- Born: Loretta Anne Robinson April 13, 1939 London, England
- Died: June 11, 2022 (aged 83) Toronto, Ontario, Canada
- Education: University of Miami (BFA)
- Occupation: Director of Rogers Communications
- Spouse: Ted Rogers ​ ​(m. 1963; died 2008)​
- Children: 4, including Edward Rogers III
- Parents: Roland Robinson, 1st Baron Martonmere (father); Maysie Gasque (mother);

= Loretta Rogers =

Canadian philanthropist (1939–2022)

Loretta Anne Rogers ( Robinson; April 13, 1939 – June 11, 2022) was an English-born Canadian businesswoman and philanthropist who was a director of Rogers Communications. She was the wife of Ted Rogers, the company's founding president and CEO. In 2015, Forbes estimated her net worth at US$5.5 billion.

==Early life and education==
Rogers was born on April 13, 1939, in London, England. She was the younger child and only daughter of Roland Robinson, 1st Baron Martonmere, and wife Maysie Gasque (died 1989). Her father was a British Conservative Party politician who was granted the hereditary title of Baron Martonmere in 1964. He served as Governor of Bermuda from 1964 to 1972. Her mother, Maysie Gasque, was an American with ties to F. W. Woolworth Company through her uncle-in-law Hubert T. Parson, who served as Woolworth's president; thus making Gasque an heiress to the Woolworth fortune.

Rogers held a Bachelor of Fine Arts degree from the University of Miami.

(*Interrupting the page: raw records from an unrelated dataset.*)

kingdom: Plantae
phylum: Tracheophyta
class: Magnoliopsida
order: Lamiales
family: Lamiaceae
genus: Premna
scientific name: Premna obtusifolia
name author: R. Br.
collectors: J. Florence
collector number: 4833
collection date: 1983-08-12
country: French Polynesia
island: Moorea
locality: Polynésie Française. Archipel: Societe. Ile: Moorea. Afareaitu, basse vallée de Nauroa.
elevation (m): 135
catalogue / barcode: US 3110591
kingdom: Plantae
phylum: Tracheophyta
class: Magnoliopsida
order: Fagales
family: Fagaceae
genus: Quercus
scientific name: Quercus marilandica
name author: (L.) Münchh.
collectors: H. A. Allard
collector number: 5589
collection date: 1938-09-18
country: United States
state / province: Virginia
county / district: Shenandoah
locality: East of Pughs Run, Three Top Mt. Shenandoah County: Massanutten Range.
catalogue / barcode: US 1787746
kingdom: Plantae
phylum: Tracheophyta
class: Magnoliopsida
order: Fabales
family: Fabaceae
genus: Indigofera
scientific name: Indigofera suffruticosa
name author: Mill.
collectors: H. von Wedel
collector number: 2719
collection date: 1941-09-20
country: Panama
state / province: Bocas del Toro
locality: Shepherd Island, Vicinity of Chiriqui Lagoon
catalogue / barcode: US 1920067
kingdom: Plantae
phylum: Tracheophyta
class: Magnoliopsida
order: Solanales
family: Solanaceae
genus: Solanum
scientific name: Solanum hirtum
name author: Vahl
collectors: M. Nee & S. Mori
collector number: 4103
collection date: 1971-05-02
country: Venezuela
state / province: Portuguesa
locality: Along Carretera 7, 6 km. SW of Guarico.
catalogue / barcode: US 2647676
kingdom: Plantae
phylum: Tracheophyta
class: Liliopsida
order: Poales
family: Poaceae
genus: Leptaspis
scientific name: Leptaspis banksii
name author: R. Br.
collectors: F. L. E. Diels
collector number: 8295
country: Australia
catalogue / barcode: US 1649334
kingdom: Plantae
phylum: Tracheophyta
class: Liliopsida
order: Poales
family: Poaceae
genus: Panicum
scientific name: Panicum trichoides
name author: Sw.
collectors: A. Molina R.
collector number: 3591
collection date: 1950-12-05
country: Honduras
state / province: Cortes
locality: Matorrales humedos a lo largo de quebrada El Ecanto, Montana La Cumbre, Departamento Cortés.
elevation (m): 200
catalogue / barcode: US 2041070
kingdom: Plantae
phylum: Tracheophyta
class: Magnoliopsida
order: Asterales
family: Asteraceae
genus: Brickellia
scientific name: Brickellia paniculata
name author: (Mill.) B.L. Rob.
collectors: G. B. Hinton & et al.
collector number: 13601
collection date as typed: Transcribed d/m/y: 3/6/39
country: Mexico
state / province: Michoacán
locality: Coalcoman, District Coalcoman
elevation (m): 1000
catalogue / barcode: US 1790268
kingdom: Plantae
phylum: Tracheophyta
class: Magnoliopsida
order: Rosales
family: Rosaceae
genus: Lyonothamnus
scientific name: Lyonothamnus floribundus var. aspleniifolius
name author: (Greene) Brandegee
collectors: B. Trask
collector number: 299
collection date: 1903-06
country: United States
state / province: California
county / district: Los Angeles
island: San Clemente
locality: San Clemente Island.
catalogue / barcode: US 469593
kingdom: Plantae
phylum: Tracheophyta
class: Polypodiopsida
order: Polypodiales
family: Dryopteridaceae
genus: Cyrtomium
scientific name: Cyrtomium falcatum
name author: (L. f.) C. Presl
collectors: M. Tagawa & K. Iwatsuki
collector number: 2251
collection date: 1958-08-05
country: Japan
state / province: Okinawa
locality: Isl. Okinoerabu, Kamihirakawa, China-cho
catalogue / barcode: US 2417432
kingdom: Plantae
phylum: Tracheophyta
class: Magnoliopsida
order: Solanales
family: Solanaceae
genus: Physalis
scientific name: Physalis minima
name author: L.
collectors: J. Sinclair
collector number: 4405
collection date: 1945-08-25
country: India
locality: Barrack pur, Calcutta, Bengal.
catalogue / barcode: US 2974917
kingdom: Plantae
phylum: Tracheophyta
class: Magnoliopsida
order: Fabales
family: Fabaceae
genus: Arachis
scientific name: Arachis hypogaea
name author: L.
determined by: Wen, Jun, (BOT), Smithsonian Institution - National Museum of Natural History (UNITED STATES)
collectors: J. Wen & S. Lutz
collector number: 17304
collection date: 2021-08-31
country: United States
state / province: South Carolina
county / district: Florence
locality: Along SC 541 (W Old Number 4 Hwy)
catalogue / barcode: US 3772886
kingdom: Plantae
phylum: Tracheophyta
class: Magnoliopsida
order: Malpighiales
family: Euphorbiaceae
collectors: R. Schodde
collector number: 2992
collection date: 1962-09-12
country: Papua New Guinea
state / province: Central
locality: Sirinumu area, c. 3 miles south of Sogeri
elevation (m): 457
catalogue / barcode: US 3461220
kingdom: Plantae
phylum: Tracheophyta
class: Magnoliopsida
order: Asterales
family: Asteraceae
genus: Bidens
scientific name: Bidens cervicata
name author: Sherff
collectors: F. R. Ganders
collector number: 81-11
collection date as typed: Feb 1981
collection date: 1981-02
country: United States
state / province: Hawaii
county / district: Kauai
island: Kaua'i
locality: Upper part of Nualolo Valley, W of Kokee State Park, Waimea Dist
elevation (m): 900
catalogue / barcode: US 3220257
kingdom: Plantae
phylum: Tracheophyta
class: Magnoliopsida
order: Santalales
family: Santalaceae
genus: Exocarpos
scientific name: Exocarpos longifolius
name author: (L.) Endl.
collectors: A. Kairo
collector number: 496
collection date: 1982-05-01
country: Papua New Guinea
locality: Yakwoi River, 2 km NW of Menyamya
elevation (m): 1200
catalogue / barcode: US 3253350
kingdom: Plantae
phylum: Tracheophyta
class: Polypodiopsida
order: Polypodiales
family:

She has received honorary doctorates from the University of Western Ontario, Ryerson University, and the University of Toronto.

==Career==
Rogers had served as a non-independent director of Rogers Communications Inc. since December 1979. She was also a director of Rogers Media Inc., Rogers Telecommunications Inc., Rogers Cable Inc., and Rogers Wireless Communications Inc.

===Philanthropy===
With her husband, Ted Rogers, she established the Loretta A. Rogers Chair in Eating Disorders at Toronto General & Western Hospital, part of the University Health Network, where she served on the foundation board from 2005, and where the Ted Rogers and Family Chair in Heart Function was established in 2009. This was complemented by the Ted Rogers Centre of Excellence in Heart Function in 2012.

==Personal life==
She married Ted Rogers on September 25, 1963. Together, they had four children: Lisa, Edward, Melinda and Martha.

Rogers' only son, Edward Rogers III, is the chairman of Rogers Communications and the Rogers Control Trust, which controls the majority of the voting shares of Rogers Communications.

Her daughter Melinda Rogers-Hixson founded Rogers Venture Partners, the technology investment arm headquartered in San Francisco. She is the vice-chair of the Rogers Control Trust.

==Death==
Rogers died at her home in Toronto on June 11, 2022, at the age of 83.